» **PASSAGE SHOWN**

——

Tech Talk - Oil Production from the North Caucasus

When the topic of Peak Oil is raised, one of the first responses often heard from those trying to explain why a peak isn't going to happen, at least in the short term, is that technology will come up with new answers. These innovations will allow greater production of oil through access to previously unavailable reservoirs, and an increase in the amount of oil that can be economically recovered from them. This is an argument that has had demonstrable success in the past. An earlier post showed that innovations in technology allowed the region around Baku in Azerbaijan to remain one of the centers of oil production since the time of the first Russian oil pipeline in 1878 through today. The argument is unfortunately not universally or ultimately true, but it does provide an introduction to today's topic.

——

» **WORK TO COMPLETE**
Extend the passage above on oil production from the North Caucasus, picking up right after its final sentence and carrying on into the topic it introduces.

» **PROVIDED MATERIAL**
——

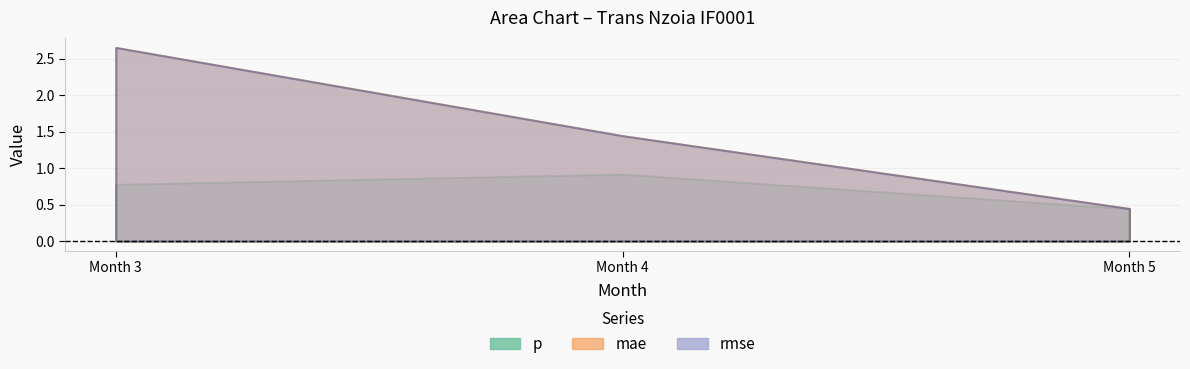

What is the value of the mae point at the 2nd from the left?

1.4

——

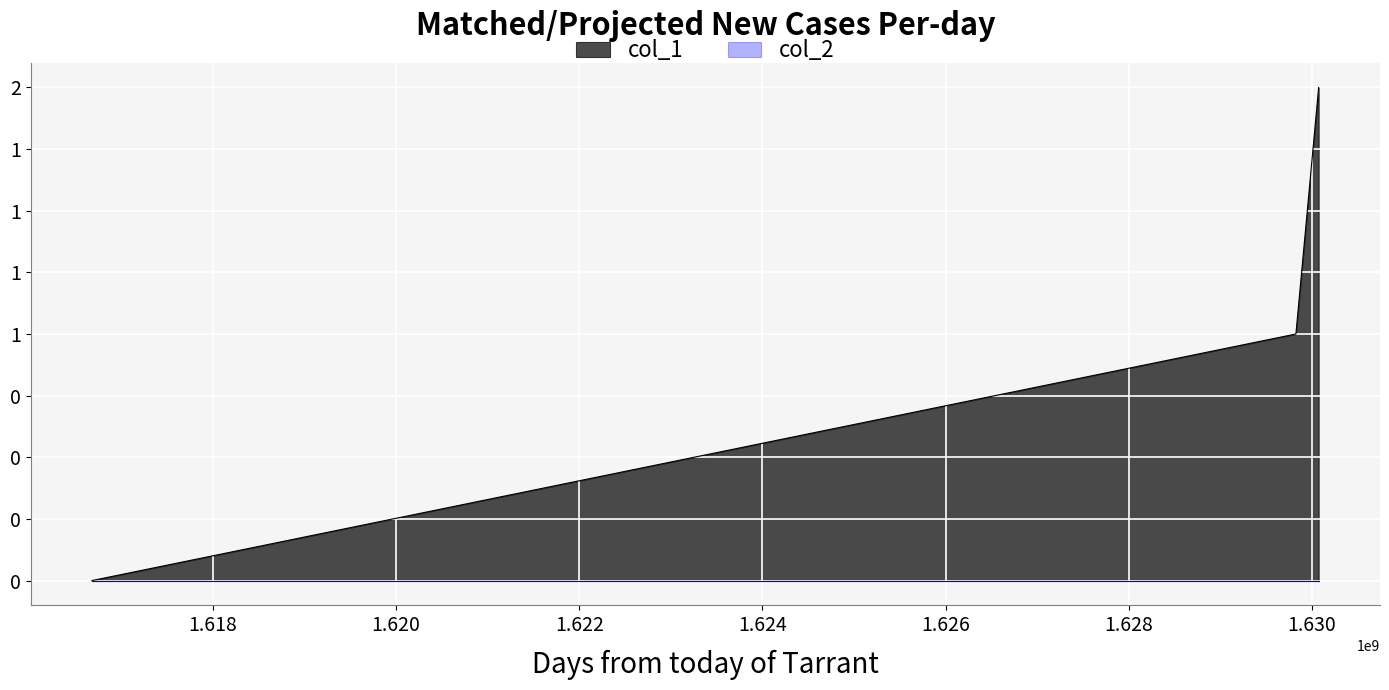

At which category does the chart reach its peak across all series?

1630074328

——

» **ANSWER AREA**
The change from cable-tool drilling to rotary drilling resurrected production in the Caucasus after the Soviet Revolution. The growth of production, including the areas of the North Caucasus, also brought other fields on line. These were initially the fields around Grozny and Maykop, and in combination they raised production to around 622 kbd at the start of the Second World War. In more recent times, it is the introduction, once again, of the latest Western technology that has helped to sustain Azeri production, and new technology is starting to improve and sustain production in the North Caucasus.

The countries, and some key locations, in the North Caucasus (after a map from the BBC News)

Georgia, through the port at Batoum (now Batumi), was one of the early exporters of oil from Russia to Europe.

The production of the northern Caucasus increased from 100,000 poods in 1877 to 1,656,000 poods in 1889. In the latter year, Terek furnished 275,731 poods, Elisabetpol 3,000 poods, and Daghestan 3,955 poods, while in the Signakh field near Tiflia, 55,296 ppods were obtained.

Note: poods were the early Russian measure of production and there are 8.33 poods per barrel.

In the period from 1884 to 1914, Georgia exported a total of around 165 million barrels of oil. This oil increasingly came from the fields around Grozny (now in Chechnya, Russia) and later from the fields around Maykop (now in the Republic of Adygea in Russia), even though there were considerable signs of oil in Georgia (oil sands near Signakh west of Tbilisi and gilsonite in the Guria district). The Grozny fields were producing about 18% of Russian oil (with the rest coming from Baku) in 1915.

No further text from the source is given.